To-do item a: In the forum thread about Tesco vouchers, translate this sentence into Spanish: "You can check the prices online for when you want to go, but you must make the booking reservation by telephone, on the special number provided."

# Tesco Vouchers



## Ollie33 (Sep 3, 2011)

Can anyone tell me about Tesco Vouchers and can they be used on the Channel Ferries.


----------



## Bill_OR (Feb 6, 2010)

No - just the tunnel. We've used them several times and the process works well.
Bill


----------



## mikebeaches (Oct 18, 2008)

Yes, as Bill says, pretty straightforward to use for the tunnel and very popular with MHF members.

You can check the prices online for when you want to go, but you must make the booking reservation by telephone, on the special number provided.

The prices are the same when you phone up as on their website, so easy to research in advance of calling.

They will also change bookings if requested and only need to pay extra if the new ticket is more expensive. Very good service from that perspective, and indeed pretty much all other aspects too.


----------



## iconnor (Nov 27, 2007)

Used them for the Tunnel many times.
Also used them for Holyhead-Dublin, very useful as that is an expensive crossing.


----------



## silverdreamers (Nov 22, 2006)

*tesco vouchers*

Hi, You can use them on Stena line we have been into Hook of Holland several times and travelled down through Luxembourg and Belgium into France, which makes a good tour.
This year we brought airmiles, as you can get a discount on all Brittany ferries. We got about 50% off Portsmouth Bilboa, which is not too bad.
Regards


----------



## Grizzly (May 9, 2005)

Ollie33 said:


> Can anyone tell me about Tesco Vouchers and can they be used on the Channel Ferries.


Not strictly the channel but you can use them on Stena for the Harwich to Hook crossing.

G


----------



## Curtisden (Mar 23, 2009)

*Tesco*

Don't forget though that Tesco have halved the value of points you get now so you will have to spend twice as much as before for the same advantage. So some one may be able to work out if it is still worth it?
Peter


----------



## Grizzly (May 9, 2005)

*Re: Tesco*



Curtisden said:


> Don't forget though that Tesco have halved the value of points you get now so you will have to spend twice as much as before for the same advantage. So some one may be able to work out if it is still worth it?
> Peter


On the other hand, if, like me, you have no realistic alternative but to shop in Tesco then the vouchers are a useful by-product.

Just doing the fortnightly shop for 2 of us has given us tunnel tickets, ferry tickets, train tickets, Railcards, meals and hotels, magazines and software. I'm not in the Russell league but do get the best I can out of it; never without my card or own shopping bags !!

G


----------



## neilanddot (Apr 4, 2008)

*Re: Tesco*

On the other hand, if, like me, you have no realistic alternative but to shop in Tesco then the vouchers are a useful by-product.

Ditto, we would have shopped there anyway as it is 2 minutes from our front door, so it is a nice little nest egg for our European trips.
Neil


----------

The data:

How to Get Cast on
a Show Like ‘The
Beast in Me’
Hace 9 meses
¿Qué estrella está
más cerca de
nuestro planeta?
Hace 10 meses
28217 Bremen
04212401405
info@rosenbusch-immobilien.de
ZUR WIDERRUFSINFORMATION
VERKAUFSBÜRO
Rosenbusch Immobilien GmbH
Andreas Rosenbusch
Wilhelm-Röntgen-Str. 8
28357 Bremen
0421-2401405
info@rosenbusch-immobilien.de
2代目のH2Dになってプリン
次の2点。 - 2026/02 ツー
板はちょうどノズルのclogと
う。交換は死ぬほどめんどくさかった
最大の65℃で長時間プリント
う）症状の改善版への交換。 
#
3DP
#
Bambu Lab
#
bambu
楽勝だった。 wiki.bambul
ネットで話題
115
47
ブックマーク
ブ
...
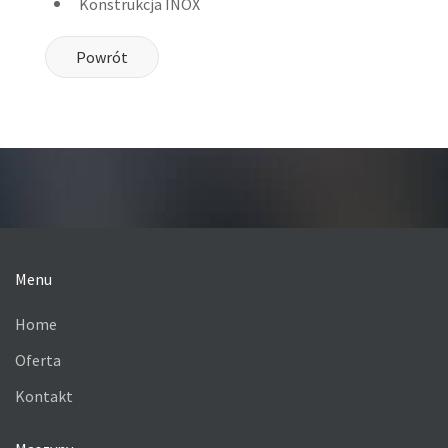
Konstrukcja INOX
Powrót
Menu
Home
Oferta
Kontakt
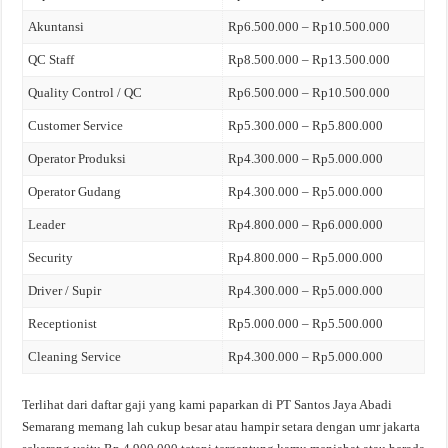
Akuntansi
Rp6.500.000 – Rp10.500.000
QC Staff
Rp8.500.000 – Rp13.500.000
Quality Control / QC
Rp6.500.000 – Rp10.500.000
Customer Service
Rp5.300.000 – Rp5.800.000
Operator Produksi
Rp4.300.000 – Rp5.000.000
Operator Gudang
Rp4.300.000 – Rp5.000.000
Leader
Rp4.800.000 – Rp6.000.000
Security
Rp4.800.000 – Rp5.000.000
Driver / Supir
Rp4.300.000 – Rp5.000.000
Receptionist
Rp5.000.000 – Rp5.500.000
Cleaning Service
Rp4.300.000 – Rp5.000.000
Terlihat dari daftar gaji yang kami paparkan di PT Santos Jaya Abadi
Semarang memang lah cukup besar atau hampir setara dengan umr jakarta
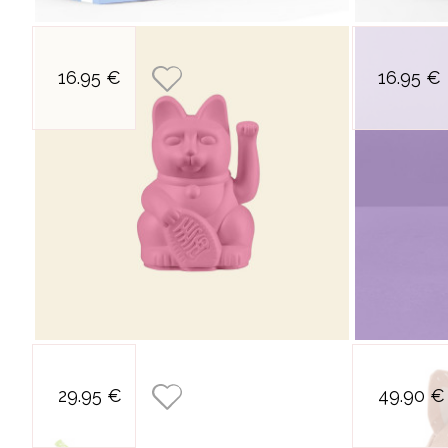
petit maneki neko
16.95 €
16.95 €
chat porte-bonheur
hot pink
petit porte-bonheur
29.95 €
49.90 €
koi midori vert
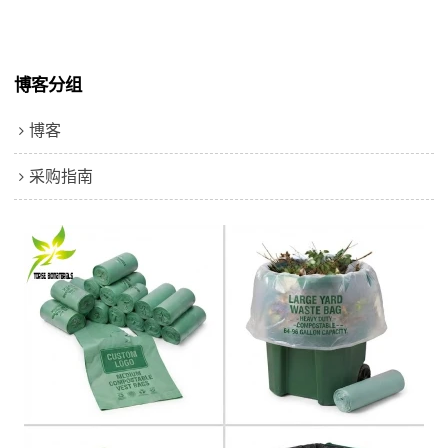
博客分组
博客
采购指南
==
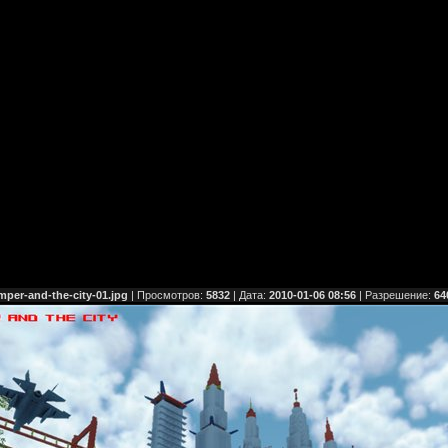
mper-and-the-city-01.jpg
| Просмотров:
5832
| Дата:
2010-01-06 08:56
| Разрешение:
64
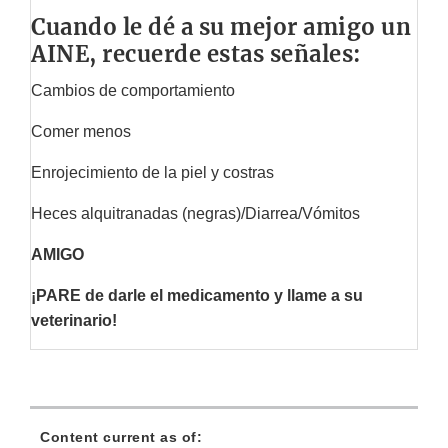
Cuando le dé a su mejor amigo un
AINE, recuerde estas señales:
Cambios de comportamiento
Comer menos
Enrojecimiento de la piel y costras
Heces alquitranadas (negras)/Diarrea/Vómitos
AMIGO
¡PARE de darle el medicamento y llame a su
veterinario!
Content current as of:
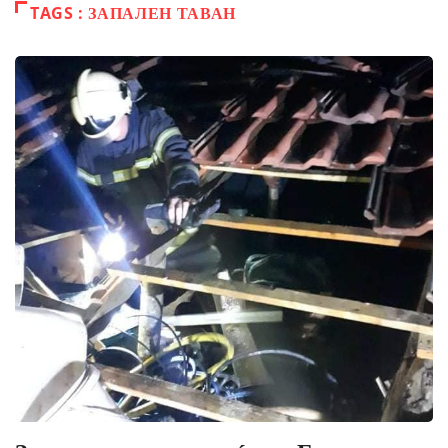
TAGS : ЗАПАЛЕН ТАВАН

To-do item b: In the entries, write out everything from "petit maneki neko" down to "koi midori vert", changing "porte-bonheur" to "talisman" and leaving the rest as it is.

Answer section a: Puedes consultar en internet los precios para cuando quieras ir, pero debes hacer la reserva por teléfono, en el número especial que se facilita.

Answer section b:
petit maneki neko
16.95 €
16.95 €
chat talisman
hot pink
petit talisman
29.95 €
49.90 €
koi midori vert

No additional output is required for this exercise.